- Kamenets Location within Bulgaria
- Coordinates: 43°20′24″N 25°00′14″E﻿ / ﻿43.3399°N 25.0038°E
- Country: Bulgaria
- Province: Pleven Province
- Municipality: Pordim
- Elevation: 117 m (384 ft)
- Time zone: UTC+2 (EET)
- • Summer (DST): UTC+3 (EEST)

= Kamenets, Pleven Province =

Kamenets (Каменец) is a village in Pleven Province of Northern Bulgaria.

As of 2021, the population stood at 320 residents, with an almost even amount of males and females at 161 males and 159 females.
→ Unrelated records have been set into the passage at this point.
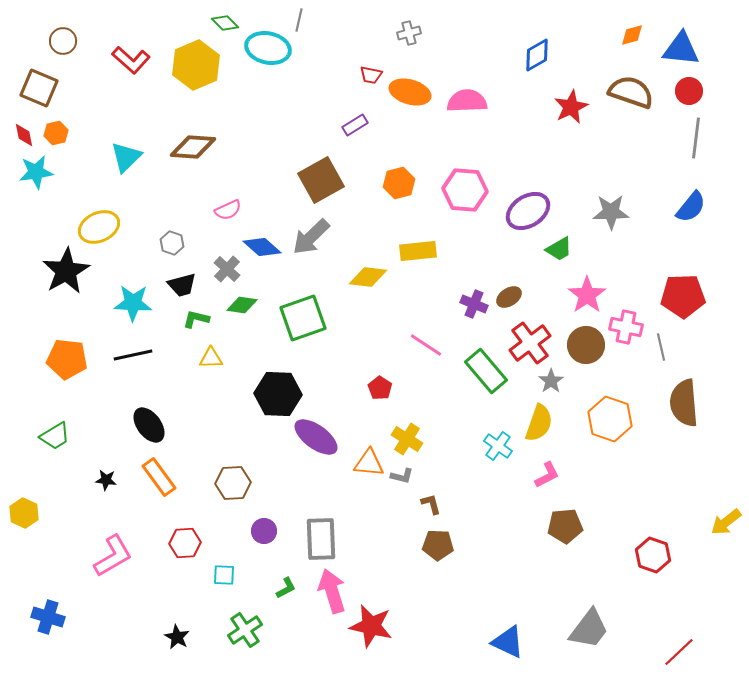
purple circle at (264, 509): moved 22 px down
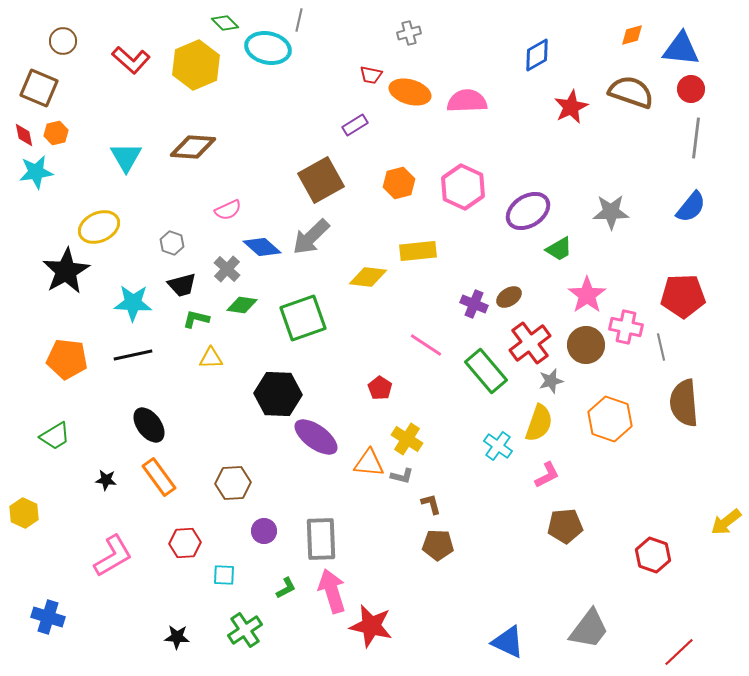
red circle at (689, 91): moved 2 px right, 2 px up
cyan triangle at (126, 157): rotated 16 degrees counterclockwise
pink hexagon at (465, 190): moved 2 px left, 3 px up; rotated 21 degrees clockwise
gray star at (551, 381): rotated 20 degrees clockwise
black star at (177, 637): rotated 25 degrees counterclockwise
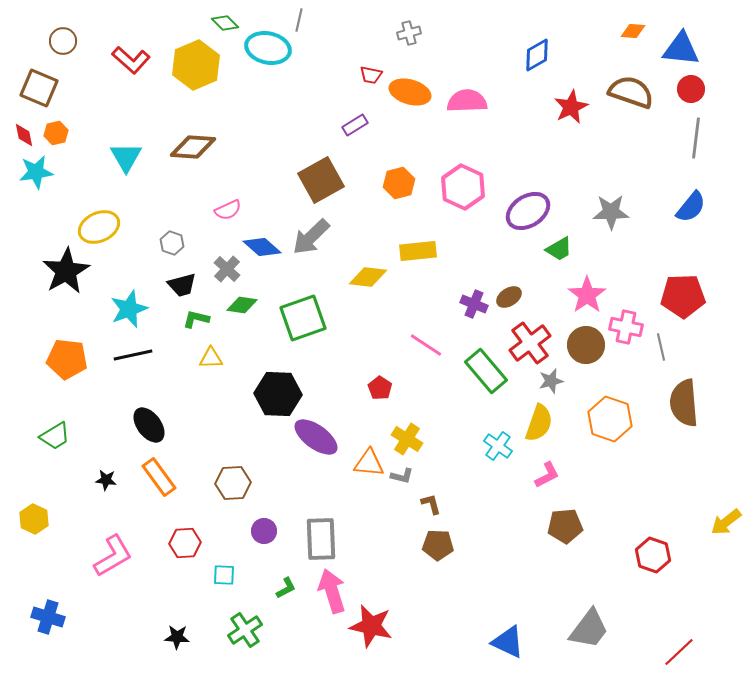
orange diamond at (632, 35): moved 1 px right, 4 px up; rotated 20 degrees clockwise
cyan star at (133, 303): moved 4 px left, 6 px down; rotated 24 degrees counterclockwise
yellow hexagon at (24, 513): moved 10 px right, 6 px down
The village's main streets are paved and illuminated, with water and electricity systems in place, and is connected to neighboring villages by both bus and rail. Mobile network coverage is available to all major operators. The village also features a small airport with one runway: 9/27. The airport is currently inactive and requires prior permission for flight planning. The airport also doe not publish METAR, with the nearest weather station located at Dolna Mitropoliya Air Base which is located roughly 450km (279 miles) away.

Local amenities include a town hall, post office, community center with a choir, kindergarten, store, and restaurant. Health services are offered by a general practitioner and a dentist. Education requires travel to the neighboring village of Odarne, while the nearest hospital is situated in Pleven. Many women in the village are employed at a private apparel workshop.

==Landmarks==
In Pleven, about 30 km (18.6 miles) away, visitors can find three sites listed among Bulgaria's 100 Tourist Sites: the Pleven Panorama, the Regional History Museum, and the Mausoleum-Chapel of St. George Pobedonosets. Nearby attractions also include Kaylaka Park and the Wine Museum.

The village church, constructed approximately 130 years ago, was fully renovated in 2009. The surrounding area has revealed thirteen mounds, some of which contain Thracian tombs and funerary urns. An ancient Thracian tombstone uncovered in 1908 is now displayed at the Archaeological Museum in Sofia.